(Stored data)

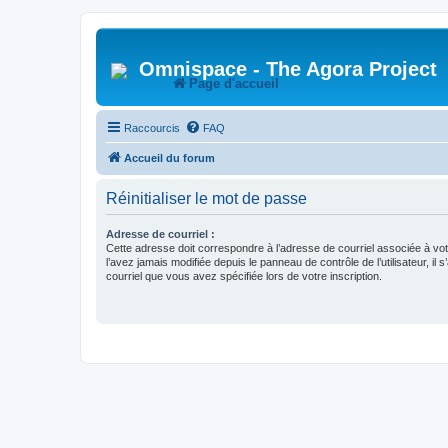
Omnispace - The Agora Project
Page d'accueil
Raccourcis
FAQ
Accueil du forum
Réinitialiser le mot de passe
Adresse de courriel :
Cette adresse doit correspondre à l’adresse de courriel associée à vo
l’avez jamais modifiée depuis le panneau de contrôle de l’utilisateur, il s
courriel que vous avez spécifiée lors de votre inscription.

==

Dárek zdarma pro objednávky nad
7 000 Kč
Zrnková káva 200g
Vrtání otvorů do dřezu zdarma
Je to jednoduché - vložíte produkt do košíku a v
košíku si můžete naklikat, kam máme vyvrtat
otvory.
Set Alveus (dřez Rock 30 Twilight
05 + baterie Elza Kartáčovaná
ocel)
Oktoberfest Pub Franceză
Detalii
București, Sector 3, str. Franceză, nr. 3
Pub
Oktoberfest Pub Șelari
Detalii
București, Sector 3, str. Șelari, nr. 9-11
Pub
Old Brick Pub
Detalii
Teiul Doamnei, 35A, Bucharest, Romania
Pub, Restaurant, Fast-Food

▶ [Exercise prompt]: Starting at the line containing "Dárek zdarma pro objednávky nad" and ending at the line containing "Pub, Restaurant, Fast-Food", write out those lines again with "Details" substituted for each "Detalii" and nothing else altered.

▶ [Result for this task]:
Dárek zdarma pro objednávky nad
7 000 Kč
Zrnková káva 200g
Vrtání otvorů do dřezu zdarma
Je to jednoduché - vložíte produkt do košíku a v
košíku si můžete naklikat, kam máme vyvrtat
otvory.
Set Alveus (dřez Rock 30 Twilight
05 + baterie Elza Kartáčovaná
ocel)
Oktoberfest Pub Franceză
Details
București, Sector 3, str. Franceză, nr. 3
Pub
Oktoberfest Pub Șelari
Details
București, Sector 3, str. Șelari, nr. 9-11
Pub
Old Brick Pub
Details
Teiul Doamnei, 35A, Bucharest, Romania
Pub, Restaurant, Fast-Food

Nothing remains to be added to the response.